Em Pitinga (AM), a Mineração Taboca identificou reservas significativas de terras raras associadas a depósitos de estanho e nióbio. Estudos preliminares indicam potencial de produção de 3.000 toneladas/ano, com investimentos estimados em US$ 400 milhões. A localização na Amazônia exige protocolos ambientais rigorosos, e a empresa está desenvolvendo tecnologias de extração de baixo impacto.
Atualmente, a China controla cerca de 85% da produção mundial de terras raras e domina mais de 90% da capacidade de processamento e refino. Essa concentração tem gerado preocupações geopolíticas, especialmente após a China ter restringido exportações em conflitos comerciais passados.

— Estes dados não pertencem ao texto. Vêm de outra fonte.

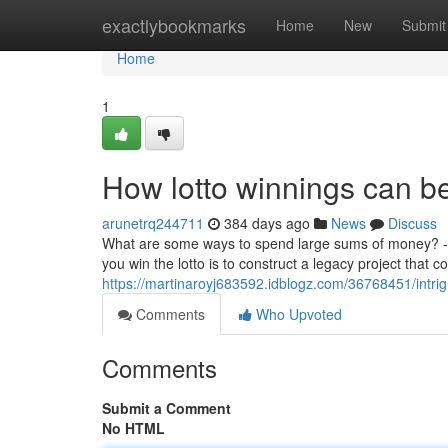
Home
exactlybookmarks
Home
New
Submit
Home
1
How lotto winnings can be
arunetrq244711
384 days ago
News
Discuss
What are some ways to spend large sums of money? - ke
you win the lotto is to construct a legacy project that c
https://martinaroyj683592.idblogz.com/36768451/intrig
Comments
Who Upvoted
Comments
Submit a Comment
No HTML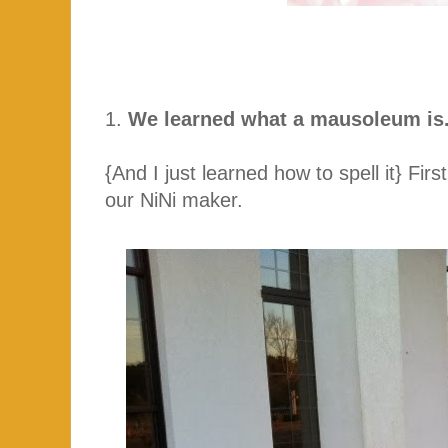
1.
We learned what a mausoleum is
{And I just learned how to spell it} Firs
our NiNi maker.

Os Estados Unidos, União Europeia e Japão demonstraram interesse em estabelecer parcerias com o Brasil para diversificação da cadeia de suprimentos. Em janeiro de 2025, uma delegação do Departamento de Defesa dos EUA visitou jazidas brasileiras para avaliar possibilidades de cooperação técnica e financeira.

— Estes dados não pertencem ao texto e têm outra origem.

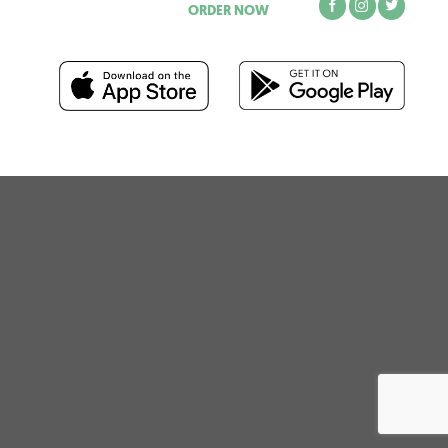
ORDER NOW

Segundo o DNPM (Departamento Nacional de Produção Mineral), o Brasil possui reservas estimadas de 22 milhões de toneladas de óxidos de terras raras, concentradas principalmente em Goiás, Amazonas, Ceará e Minas Gerais. Esse volume representa cerca de 5% das reservas mundiais conhecidas.
Os preços das terras raras variaram significativamente em 2024. O neodímio, usado em ímãs permanentes para motores elétricos, oscilou entre US$ 65-85 por quilograma. O disprósio, essencial para turbinas eólicas de alta performance, manteve-se na faixa de US$ 350-420 por quilograma.
O grande desafio para o Brasil não está apenas na extração, mas no domínio das tecnologias de separação e processamento, que são complexas e exigem conhecimento especializado. A China desenvolveu essas capacidades ao longo de décadas com investimentos massivos em pesquisa e desenvolvimento.
O governo federal criou o Programa Nacional de Terras Raras, com orçamento de R$ 800 milhões para o período 2025-2028, focando em:
1. Mapeamento geológico de áreas potenciais
2. Desenvolvimento de tecnologias nacionais de processamento
3. Capacitação de recursos humanos especializados
4. Atração de investimentos privados com incentivos fiscais
5. Estabelecimento de parcerias internacionais estratégicas
Especialistas projetam que o Brasil pode atingir 8-10% do mercado global de terras raras até 2030, gerando receitas anuais superiores a US$ 3 bilhões e criando milhares de empregos de alta qualificação. No entanto, isso dependerá de superação de desafios logísticos, ambientais e tecnológicos.